→ Directions for this task
Below are records with pictures in them. Transcribe everything from the line containing "Благотварительность" down to the line containing "Chrissi en noemt", exactly, and leave the pictures behind.

§

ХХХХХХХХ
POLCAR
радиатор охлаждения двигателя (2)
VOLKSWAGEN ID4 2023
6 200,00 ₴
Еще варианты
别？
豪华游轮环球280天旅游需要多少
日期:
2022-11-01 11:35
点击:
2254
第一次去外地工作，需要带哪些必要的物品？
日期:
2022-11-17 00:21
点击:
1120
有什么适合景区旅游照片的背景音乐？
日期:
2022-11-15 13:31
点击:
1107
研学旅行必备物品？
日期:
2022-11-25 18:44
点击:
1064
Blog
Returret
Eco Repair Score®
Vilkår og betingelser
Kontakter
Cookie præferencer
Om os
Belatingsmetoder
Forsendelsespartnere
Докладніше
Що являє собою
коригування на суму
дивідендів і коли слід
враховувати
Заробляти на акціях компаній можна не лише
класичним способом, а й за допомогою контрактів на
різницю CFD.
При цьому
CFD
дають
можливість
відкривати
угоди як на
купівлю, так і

§

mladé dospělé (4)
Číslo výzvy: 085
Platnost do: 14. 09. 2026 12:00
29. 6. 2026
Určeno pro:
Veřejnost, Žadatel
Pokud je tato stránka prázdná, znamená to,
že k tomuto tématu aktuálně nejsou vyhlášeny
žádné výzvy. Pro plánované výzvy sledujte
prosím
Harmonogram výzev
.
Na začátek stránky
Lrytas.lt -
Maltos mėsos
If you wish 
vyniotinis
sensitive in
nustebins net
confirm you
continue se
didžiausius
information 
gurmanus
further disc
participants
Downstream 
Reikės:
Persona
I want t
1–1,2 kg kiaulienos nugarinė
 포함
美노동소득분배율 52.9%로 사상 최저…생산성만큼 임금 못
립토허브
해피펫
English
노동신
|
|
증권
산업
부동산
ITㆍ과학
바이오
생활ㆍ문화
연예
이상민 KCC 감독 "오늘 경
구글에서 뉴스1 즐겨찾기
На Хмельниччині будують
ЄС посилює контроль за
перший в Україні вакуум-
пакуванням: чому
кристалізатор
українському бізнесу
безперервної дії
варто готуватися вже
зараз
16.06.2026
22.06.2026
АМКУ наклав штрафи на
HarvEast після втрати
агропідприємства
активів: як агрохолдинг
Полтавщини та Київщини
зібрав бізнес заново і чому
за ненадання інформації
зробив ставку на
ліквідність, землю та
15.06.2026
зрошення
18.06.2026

§

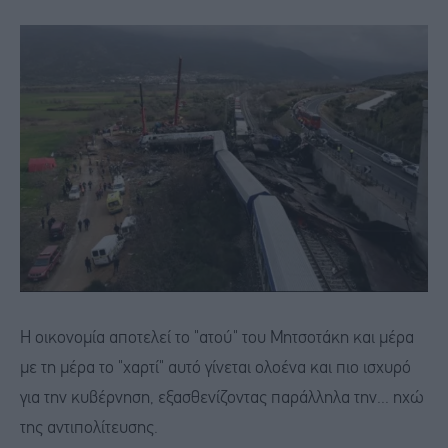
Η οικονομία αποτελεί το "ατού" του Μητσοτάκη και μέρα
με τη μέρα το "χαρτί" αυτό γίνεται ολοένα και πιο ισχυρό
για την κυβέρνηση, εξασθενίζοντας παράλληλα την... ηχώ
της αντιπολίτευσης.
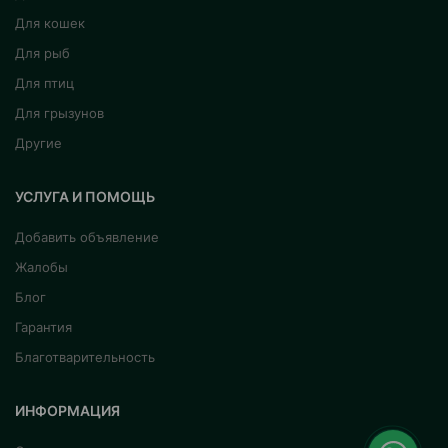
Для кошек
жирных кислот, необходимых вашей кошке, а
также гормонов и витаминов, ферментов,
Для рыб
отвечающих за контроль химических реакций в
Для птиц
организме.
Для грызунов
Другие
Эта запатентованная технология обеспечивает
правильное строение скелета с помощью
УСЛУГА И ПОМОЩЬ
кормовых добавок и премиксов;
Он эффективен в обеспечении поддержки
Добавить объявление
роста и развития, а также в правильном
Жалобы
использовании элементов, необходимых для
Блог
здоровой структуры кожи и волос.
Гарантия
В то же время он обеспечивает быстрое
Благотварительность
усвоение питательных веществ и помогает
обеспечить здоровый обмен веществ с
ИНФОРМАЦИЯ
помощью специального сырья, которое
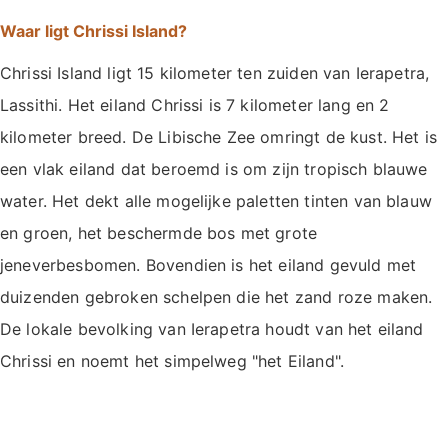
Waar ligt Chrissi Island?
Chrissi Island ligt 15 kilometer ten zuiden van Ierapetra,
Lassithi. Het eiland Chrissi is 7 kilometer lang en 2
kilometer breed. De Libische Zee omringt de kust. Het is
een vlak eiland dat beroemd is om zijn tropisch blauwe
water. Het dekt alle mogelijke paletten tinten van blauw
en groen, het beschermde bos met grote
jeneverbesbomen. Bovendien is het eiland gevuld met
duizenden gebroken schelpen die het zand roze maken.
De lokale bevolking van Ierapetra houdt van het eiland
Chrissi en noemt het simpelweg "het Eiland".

§

→ Your solution
Благотварительность
усвоение питательных веществ и помогает
обеспечить здоровый обмен веществ с
ИНФОРМАЦИЯ
помощью специального сырья, которое
Waar ligt Chrissi Island?
Chrissi Island ligt 15 kilometer ten zuiden van Ierapetra,
Lassithi. Het eiland Chrissi is 7 kilometer lang en 2
kilometer breed. De Libische Zee omringt de kust. Het is
een vlak eiland dat beroemd is om zijn tropisch blauwe
water. Het dekt alle mogelijke paletten tinten van blauw
en groen, het beschermde bos met grote
jeneverbesbomen. Bovendien is het eiland gevuld met
duizenden gebroken schelpen die het zand roze maken.
De lokale bevolking van Ierapetra houdt van het eiland
Chrissi en noemt het simpelweg "het Eiland".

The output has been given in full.